**EXTRACT**.

______________________________

No, he isn’t. Once the first pirate makes the [99,0,1] offer he knows for a certainty that the third pirate will accept it, regardless of what he said before about what he will accept. This offer gives the third pirate one more coin than he’d get otherwise. So under the rules of the game he is forced to accept the offer.
The confusion is caused by your thinking of pirates as real people. Real people all the time live up to their promises, either because they feel a moral obligation or in order to signal to others that in the future they will also live up to their words.
The pirates are not real people. They are perfectly rational and care only about three things, in decreasing order of importance: not getting tossed, getting as much coin as possible, and seeing other pirates tossed. They care nothing for their honesty or their reputation.
Under these premises, the third pirate will *always* accept [99,0,1] and the first pirate is perfectly save in making that offer.
To deny this and struggle to find some way to make the pirates act more like real people you know is really just fighting the premise of the puzzle.
@Roger 168,
“@Ken B(163): There is a flaw in your reasoning. 96 0 1 0 1 0 1 0 0 1 will get the votes of A,C,E,G, but not J, because J can vote no and do just as well with a 96 0 1 0 1 0 1 0 1 on the next round.”

______________________________

**DATA**.
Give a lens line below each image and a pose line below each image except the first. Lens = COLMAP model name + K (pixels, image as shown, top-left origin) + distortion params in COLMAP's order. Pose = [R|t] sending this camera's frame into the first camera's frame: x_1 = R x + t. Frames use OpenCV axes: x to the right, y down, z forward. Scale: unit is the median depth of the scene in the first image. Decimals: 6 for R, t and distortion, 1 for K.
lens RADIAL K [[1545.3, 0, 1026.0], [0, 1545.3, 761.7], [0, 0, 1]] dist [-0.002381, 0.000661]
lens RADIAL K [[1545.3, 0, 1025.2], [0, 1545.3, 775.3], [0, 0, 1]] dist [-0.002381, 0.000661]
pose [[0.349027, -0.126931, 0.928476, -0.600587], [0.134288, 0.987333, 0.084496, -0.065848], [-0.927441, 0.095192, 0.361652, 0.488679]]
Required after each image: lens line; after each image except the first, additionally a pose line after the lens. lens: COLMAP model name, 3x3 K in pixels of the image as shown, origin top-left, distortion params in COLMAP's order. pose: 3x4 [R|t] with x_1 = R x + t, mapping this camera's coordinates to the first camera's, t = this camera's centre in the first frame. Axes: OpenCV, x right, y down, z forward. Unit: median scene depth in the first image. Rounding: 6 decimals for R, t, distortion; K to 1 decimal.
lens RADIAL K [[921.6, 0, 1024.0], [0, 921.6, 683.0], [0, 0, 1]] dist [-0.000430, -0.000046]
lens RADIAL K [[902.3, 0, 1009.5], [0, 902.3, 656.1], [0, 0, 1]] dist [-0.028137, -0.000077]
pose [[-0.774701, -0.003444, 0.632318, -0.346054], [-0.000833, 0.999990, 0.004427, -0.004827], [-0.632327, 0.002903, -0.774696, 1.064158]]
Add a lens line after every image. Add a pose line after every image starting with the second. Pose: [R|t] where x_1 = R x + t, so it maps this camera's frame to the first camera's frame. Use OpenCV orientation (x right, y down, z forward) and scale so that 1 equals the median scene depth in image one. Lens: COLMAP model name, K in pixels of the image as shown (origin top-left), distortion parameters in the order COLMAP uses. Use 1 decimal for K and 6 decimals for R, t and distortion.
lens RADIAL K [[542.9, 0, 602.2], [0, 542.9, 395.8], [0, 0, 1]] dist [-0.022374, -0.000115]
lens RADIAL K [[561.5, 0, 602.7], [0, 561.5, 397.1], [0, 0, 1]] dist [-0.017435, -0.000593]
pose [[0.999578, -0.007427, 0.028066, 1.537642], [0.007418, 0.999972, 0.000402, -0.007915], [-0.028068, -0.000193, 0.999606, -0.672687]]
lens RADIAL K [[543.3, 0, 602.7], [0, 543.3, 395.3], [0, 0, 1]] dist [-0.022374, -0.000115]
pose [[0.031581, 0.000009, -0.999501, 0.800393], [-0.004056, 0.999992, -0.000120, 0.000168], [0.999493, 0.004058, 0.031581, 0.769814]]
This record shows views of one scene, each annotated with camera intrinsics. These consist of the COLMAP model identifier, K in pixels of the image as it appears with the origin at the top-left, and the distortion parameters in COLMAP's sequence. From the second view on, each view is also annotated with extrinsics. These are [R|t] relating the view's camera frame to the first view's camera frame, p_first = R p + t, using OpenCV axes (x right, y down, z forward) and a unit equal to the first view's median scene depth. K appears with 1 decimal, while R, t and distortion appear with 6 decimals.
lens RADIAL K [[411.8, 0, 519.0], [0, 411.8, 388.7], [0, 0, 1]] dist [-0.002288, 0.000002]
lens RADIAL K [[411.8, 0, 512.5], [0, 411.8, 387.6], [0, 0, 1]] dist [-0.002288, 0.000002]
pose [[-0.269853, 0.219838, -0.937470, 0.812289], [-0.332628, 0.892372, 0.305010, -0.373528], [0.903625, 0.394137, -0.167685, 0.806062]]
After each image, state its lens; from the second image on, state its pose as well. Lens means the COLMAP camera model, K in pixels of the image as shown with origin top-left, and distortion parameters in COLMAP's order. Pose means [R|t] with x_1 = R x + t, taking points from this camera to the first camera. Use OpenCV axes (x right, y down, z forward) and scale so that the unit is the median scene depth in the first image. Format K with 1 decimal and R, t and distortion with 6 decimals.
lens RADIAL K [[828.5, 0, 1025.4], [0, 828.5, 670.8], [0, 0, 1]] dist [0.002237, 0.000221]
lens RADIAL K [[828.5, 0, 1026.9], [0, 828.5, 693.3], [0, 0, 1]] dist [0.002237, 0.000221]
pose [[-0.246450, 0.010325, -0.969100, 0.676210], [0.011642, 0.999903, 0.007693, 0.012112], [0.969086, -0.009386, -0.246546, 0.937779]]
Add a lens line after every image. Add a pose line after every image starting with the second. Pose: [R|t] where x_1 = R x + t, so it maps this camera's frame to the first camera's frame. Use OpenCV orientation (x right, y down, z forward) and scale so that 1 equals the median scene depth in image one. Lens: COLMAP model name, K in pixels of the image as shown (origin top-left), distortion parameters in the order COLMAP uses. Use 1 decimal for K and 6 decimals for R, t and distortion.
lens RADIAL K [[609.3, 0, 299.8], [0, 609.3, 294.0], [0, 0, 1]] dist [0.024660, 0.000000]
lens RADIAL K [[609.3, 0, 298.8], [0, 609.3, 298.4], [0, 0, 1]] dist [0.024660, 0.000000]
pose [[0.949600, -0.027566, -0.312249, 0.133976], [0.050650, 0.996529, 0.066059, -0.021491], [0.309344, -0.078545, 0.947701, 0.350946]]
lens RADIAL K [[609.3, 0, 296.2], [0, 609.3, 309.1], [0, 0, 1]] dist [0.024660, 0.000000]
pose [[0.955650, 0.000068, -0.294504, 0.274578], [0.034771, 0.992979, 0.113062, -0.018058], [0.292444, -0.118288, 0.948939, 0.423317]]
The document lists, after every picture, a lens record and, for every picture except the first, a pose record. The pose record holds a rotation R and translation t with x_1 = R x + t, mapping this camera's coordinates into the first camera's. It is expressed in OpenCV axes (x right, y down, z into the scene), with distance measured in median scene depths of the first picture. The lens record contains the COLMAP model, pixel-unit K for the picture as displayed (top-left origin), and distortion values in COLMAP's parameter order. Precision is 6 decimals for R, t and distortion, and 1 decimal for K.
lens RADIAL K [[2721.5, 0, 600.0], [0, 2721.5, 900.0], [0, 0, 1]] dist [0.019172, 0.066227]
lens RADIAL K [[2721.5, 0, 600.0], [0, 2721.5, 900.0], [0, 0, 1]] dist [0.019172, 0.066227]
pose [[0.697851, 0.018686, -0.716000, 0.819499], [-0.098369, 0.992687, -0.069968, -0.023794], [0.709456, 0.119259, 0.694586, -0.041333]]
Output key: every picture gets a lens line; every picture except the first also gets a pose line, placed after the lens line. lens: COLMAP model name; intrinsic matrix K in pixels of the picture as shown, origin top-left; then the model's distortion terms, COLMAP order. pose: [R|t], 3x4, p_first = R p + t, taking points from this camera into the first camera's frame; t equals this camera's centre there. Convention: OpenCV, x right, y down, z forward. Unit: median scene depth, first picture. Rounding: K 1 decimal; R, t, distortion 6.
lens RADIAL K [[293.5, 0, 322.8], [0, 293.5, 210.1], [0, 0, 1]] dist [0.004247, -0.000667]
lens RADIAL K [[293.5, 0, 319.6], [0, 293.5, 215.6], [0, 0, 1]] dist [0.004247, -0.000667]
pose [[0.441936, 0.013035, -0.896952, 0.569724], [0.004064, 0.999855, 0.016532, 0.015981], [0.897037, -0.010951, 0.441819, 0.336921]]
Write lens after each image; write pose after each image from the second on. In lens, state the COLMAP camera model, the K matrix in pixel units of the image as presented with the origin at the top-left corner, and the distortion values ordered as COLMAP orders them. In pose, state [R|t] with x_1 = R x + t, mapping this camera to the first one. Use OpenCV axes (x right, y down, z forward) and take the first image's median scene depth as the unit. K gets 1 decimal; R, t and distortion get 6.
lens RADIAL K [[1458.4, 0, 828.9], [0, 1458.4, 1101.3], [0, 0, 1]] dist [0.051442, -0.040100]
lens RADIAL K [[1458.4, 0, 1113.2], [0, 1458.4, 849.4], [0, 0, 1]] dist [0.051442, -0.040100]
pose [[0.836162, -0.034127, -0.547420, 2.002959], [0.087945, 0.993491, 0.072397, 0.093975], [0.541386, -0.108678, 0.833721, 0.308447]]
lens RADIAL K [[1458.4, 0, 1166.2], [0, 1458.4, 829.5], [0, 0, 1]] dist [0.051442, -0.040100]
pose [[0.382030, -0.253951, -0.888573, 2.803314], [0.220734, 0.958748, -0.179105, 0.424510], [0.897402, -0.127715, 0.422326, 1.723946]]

______________________________

**WORK TASK 1**. Retype the passage on the pirate puzzle from "The confusion is" to "or their reputation.".
**WORK TASK 2**. Write what comes next in the pirate puzzle discussion, starting after its last sentence.
The data has no part in any of this work.

**ANSWER SECTION 1**.
The confusion is caused by your thinking of pirates as real people. Real people all the time live up to their promises, either because they feel a moral obligation or in order to signal to others that in the future they will also live up to their words.
The pirates are not real people. They are perfectly rational and care only about three things, in decreasing order of importance: not getting tossed, getting as much coin as possible, and seeing other pirates tossed. They care nothing for their honesty or their reputation.

**ANSWER SECTION 2**.
Why is it RATIONAL for J to assume that the 9 pirate Google solution will be offered in the next round given that the 10 pirate Google solution was not offered in the first round.
@Harold
I don’t claim white is, only that I woukd like him to be.
It is certainly a logical possibility that he is. It is not hard to set up endgame positions where to move is to lose.
@Capt: That’s a good point. Or maybe you are just humoring me. I am just reciting the logic of the Google-Landsburg solution.
I think that the next pirate will offer something like 0-10-20-30-40-0-0-0-0, if he is rational. This will be unsatisfactory to J again, but he can safely vote no and hope for a better deal on a subsequent round.
Roger,
If the 8 pirate google solution can arise if the alternate I suggested is rejected then when offered the one coin pirate 10 should vote yes. The order in which plans are voted matters.
@ Roger 183,
I am not just humoring you. I’d never dare do that given the brainpower exhibited by the crew that posts here. I believe there is a flaw in the google logic that claims anything other than 96-0-1-0-1-0-1-0-1-0 will be rejected. I know you do as well, although I think we differ as to what the actual solution(s) are. See below:
Following the method of Steve Landsberg 146
Suppose each pirate commits to the following strategy: “On the first round, I will vote yes if I’m offered a coin and no if I am not offered a coin. If on the first round I am called upon to make a proposition, I will offer 96-0-1-(one coin each to three of the 7 weakest pirates, selected randomly). On the second round I will vote yes if I’m offered a coin and no if I am not offered a coin. If on the second round I am called upon to make a proposition, I will offer 96-0-(one coin each to four of the 7 weakest pirates who were not offered a coin in the first round). On the third round … (fill in what you like).”
Question: If you are the most ferocious pirate (A), can you make yourself any better off by deviating from this strategy (given that B,C,D,E,F,G,H,I,J all follow it)?
Question: If you are pirate B, can you make yourself any better off by deviating from this strategy (given that A,C,D,E,F,G,H,I,J) still all follow it)?
Likewise for pirates C,D,E,F,G,H,I,J.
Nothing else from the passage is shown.